Até então, os medicamentos dessa categoria eram disponibilizados apenas na forma de injeções. Segundo estudos clínicos, o novo remédio é capaz de reduzir em até 60% os níveis de colesterol LDL, conhecido como “colesterol ruim”, desempenho semelhante ao dos tratamentos injetáveis já existentes.
Nova opção pode ampliar tratamento
Especialistas apontam que a principal novidade está na forma de administração.
Até agora, medicamentos da mesma classe, como Repatha e Praluent, eram comercializados apenas em versões injetáveis, o que limita a adesão ao tratamento devido ao custo e à necessidade de aplicações periódicas.
A versão em comprimido poderá facilitar o acesso de pacientes que necessitam de reduções mais intensas do colesterol, especialmente aqueles com alto risco cardiovascular.
Aprovação foi baseada em estudos clínicos de fase 3
A decisão do FDA foi fundamentada em dois estudos clínicos de fase 3 que avaliaram pacientes com diferentes perfis, incluindo pessoas com hipercolesterolemia familiar, doença genética que provoca níveis elevados de colesterol desde a juventude, além de pacientes que já utilizavam estatinas.
Os resultados mostraram redução significativa dos níveis de LDL, sem aumento relevante de efeitos adversos em comparação ao placebo.
Preço deve ser inferior ao dos medicamentos injetáveis
Segundo a fabricante Merck, o Lipfendra terá preço de tabela de US$ 315 para um tratamento de 30 dias nos Estados Unidos.
Os medicamentos injetáveis da mesma classe custam atualmente entre US$ 500 e US$ 600 por mês, podendo ter valores ainda maiores dependendo da cobertura dos planos de saúde.
A empresa também conduz um estudo para avaliar se o comprimido será capaz de reduzir a incidência de infartos, acidentes vasculares cerebrais (AVCs) e mortes por doenças cardiovasculares, assim como já demonstrado pelos inibidores de PCSK9 administrados por injeção.
Como o medicamento funciona
As estatinas continuam sendo o tratamento de primeira escolha para controlar o colesterol elevado. Elas atuam reduzindo a produção de colesterol pelo fígado.
O Lipfendra, por sua vez, utiliza um mecanismo diferente. O medicamento bloqueia a proteína PCSK9, responsável por limitar a quantidade de receptores que removem o colesterol LDL da circulação sanguínea.
Ao inibir essa proteína, o fígado passa a eliminar uma quantidade maior de colesterol do sangue, reduzindo significativamente os níveis de LDL.

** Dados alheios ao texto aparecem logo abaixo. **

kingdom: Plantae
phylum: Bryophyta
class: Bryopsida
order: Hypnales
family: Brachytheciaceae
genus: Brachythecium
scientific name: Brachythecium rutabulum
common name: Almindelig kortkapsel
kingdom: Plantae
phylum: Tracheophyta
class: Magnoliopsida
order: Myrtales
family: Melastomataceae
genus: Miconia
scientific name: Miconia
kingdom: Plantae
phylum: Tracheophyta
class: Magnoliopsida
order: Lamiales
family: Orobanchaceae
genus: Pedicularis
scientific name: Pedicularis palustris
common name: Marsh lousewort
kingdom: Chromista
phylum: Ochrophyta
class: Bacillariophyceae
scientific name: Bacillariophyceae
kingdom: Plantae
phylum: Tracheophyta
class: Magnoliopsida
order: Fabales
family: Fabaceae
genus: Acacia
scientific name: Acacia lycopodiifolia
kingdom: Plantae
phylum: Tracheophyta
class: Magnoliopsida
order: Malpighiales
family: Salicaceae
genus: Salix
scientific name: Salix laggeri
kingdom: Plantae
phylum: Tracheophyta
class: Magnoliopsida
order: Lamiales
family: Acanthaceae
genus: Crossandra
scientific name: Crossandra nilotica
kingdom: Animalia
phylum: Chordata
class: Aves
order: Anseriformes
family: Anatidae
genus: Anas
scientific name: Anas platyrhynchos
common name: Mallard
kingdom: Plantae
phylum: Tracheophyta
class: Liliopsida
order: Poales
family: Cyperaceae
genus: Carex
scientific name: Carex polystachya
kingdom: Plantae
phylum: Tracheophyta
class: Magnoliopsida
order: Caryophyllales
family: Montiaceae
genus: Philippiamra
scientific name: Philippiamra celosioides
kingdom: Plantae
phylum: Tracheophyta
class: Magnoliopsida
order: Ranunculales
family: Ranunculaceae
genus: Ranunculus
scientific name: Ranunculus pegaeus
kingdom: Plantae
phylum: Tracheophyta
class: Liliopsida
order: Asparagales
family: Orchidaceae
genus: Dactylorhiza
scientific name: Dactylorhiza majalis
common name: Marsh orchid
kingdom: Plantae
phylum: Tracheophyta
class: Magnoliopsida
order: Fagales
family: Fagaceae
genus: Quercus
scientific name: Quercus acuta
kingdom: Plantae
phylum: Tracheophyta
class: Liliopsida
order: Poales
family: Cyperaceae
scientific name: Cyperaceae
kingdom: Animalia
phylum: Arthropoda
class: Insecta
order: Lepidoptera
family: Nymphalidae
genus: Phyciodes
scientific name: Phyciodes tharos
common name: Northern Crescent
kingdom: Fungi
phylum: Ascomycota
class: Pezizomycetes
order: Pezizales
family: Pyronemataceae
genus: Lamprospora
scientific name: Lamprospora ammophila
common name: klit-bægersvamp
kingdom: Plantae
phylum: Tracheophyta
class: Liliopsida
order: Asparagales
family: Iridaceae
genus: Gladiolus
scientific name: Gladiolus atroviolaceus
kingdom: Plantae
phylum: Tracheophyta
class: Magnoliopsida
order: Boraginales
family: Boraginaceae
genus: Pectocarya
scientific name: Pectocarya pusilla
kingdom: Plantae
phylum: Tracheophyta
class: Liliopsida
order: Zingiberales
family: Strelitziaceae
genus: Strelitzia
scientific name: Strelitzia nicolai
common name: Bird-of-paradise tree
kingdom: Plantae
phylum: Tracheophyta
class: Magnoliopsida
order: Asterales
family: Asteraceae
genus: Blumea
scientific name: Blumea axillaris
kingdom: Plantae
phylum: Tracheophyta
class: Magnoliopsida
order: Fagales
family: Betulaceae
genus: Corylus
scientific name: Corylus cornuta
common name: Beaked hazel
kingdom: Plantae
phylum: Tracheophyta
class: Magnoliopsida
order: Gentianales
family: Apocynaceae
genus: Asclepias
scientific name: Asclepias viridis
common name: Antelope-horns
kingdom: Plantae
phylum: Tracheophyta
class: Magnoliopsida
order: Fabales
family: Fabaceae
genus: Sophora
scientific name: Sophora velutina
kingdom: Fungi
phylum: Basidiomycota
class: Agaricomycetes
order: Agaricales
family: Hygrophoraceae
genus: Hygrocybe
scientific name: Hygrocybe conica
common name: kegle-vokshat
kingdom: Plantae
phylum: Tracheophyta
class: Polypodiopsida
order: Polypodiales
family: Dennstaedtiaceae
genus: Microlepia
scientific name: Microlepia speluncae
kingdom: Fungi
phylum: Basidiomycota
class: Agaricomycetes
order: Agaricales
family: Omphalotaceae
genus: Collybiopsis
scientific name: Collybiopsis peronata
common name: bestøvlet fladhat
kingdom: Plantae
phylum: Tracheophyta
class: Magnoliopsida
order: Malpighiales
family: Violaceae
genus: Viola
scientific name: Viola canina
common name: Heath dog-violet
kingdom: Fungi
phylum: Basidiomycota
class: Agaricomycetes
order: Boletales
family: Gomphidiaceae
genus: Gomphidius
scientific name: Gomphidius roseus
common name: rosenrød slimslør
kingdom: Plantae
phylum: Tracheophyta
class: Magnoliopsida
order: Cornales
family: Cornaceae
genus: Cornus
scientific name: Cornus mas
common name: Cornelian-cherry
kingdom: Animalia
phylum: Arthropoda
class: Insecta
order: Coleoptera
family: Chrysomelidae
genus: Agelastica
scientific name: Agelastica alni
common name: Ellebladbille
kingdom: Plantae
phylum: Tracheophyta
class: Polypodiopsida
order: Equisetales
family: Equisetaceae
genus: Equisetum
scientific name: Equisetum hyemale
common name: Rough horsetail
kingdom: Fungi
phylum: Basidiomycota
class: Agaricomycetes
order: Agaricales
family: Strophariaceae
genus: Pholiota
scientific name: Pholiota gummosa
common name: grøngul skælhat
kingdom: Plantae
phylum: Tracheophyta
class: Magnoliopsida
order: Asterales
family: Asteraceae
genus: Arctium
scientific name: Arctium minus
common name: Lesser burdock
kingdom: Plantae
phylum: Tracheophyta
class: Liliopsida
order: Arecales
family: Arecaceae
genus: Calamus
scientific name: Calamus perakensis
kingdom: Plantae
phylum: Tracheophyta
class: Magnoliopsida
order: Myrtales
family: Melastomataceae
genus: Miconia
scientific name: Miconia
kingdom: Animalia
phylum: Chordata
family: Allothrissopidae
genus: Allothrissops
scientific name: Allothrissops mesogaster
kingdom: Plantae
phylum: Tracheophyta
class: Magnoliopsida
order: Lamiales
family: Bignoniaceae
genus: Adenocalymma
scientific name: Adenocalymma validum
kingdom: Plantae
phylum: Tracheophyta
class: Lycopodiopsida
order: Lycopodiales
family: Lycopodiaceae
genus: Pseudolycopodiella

Recomendações para controle do colesterol
De acordo com as diretrizes da American Heart Association e do American College of Cardiology, pessoas com risco cardiovascular elevado devem manter o colesterol LDL abaixo de 70 mg/dL. Para pacientes que já sofreram infarto ou apresentam risco muito alto, a recomendação é manter os níveis abaixo de 55 mg/dL.
A expectativa é que o novo medicamento contribua para ampliar o número de pacientes que conseguem atingir essas metas de controle do colesterol e reduzir o risco de complicações cardiovasculares.